Bei der Berlinale war Renn, wenn Du kannst Eröffnungsfilm in der Sektion Perspektive deutsches Kino. Zusammen entwickelten die Geschwister Dietrich Brüggemann und Anna Brüggemann die Idee und das Drehbuch zu dem Drama, in dem ein Rollstuhlfahrer und sein Zivi sich in dieselbe Frau Anna Brüggemann verlieben. Diese studiert Cello und hat mit ihrem Lampenfieber zu kämpfen. Heute startet Renn, wenn Du kannst in den Kinos. Der Film gewann den Publikumspreis 2010 beim Festival des deutschen Films.
Was passiert in Renn, wenn du kannst
Benjamin (Robert Gwisdek aus 13 Semester) ist seit sieben Jahren durch einen Unfall querschnittsgelähmt. Auf den Rollstuhl und fremde Hilfe angewiesen, lebt er sein Dasein als zynischer Tyrann. Seine Magisterarbeit lässt er vom Wind aus dem Fenster wehen. Auch wenn Benjamin wie ein Arschloch wirkt, ist er verletzt, versucht sich zu schützen und sein Leben unter diesen Umständen unterhaltsam zu gestalten – und das auf Kosten aller. Sein neuer Zivildienstleistender ist Christian (Jacob Matschenz), der wohlwollend und hilfsbereit ist, aber auch da ist, weil er da sein muss. Benjamin beobachtet von seinem Balkon aus seit zwei Jahren eine Fahrradfahrerin auf ihrem Weg zur Uni. Als Christian mit ihr zusammenstößt, lernt auch Ben sie kennen. Eine Dreiecksbeziehung entsteht, in der sich beide Männer in die Angebetete verlieben. Was sein Zivi leicht nehmen kann, bedeutet für Ben eine Konfrontation mit der Realität und seinen Sehnsüchten.
Kritikerstimmen zu Renn, wenn du kannst
Günter H. Jekubzik schreibt im Filmtabs Blog, dass mit Renn, wenn Du kannst bei der Berlinale “gleich der Auftakt ein Knaller” war. “Sensationell freche Dialoge, eine mutige Geschichte, der Charme des Ruhrpotts und tolle Darsteller” machen den Film für den Kritiker “zu einem der Hingucker für dieses Kinojahr.”
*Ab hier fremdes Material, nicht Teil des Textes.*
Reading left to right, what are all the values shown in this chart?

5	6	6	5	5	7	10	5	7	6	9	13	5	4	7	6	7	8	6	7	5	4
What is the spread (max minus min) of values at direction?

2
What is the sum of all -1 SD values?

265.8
Peter Gutting von Kino-Zeit.de zeigt sich vor allem von der schauspielerischen Leistung von Robert Gwisdek begeistert. Der Schauspieler gestalte seine Figur “so komplex, dass allein die Charakterzeichnung für Spannung sorgt. Dieser Ben ist draufgängerisch und verletzlich, frech und empfindsam.” Das alles geschehe in einer Mischung, die man “in keiner Sekunde vorhersehen” könne. Dass es nicht um Mitleid geht, sondern zynische und “geniale” Sprüche genutzt werden, dem Zuschauer die Figur des behinderten Ben näherzubringen, sei eine große Stärke des Films. “Das bewahrt den Zuschauer vor den Berührungsängsten, die man im realen Leben vor Rollstuhl-Schicksalen haben mag.”
Auch Andreas Resch von der taz findet, “die große Qualität von Renn, wenn Du kannst (…) liegt in der Komplexität seiner Hauptfigur.” Doch die Auflösung des Filmes kann ihn nicht überzeugen. Die Handlung werde zum Ende hin der Auflösung untergeordnet, mit der versucht würde, “sämtliche Plotknoten” zu entflechten, “was eigentlich überhaupt nicht notwendig gewesen wäre.”
Renn, wenn Du kannst dreht sich um Behinderung, Einsamkeit, Nähe, Fantasie, Realität, Sexualität, Überforderung, Karriere und Gemeinsamkeit. Ab 29. Juli ist er im deutschen Kinoprogramm zu finden.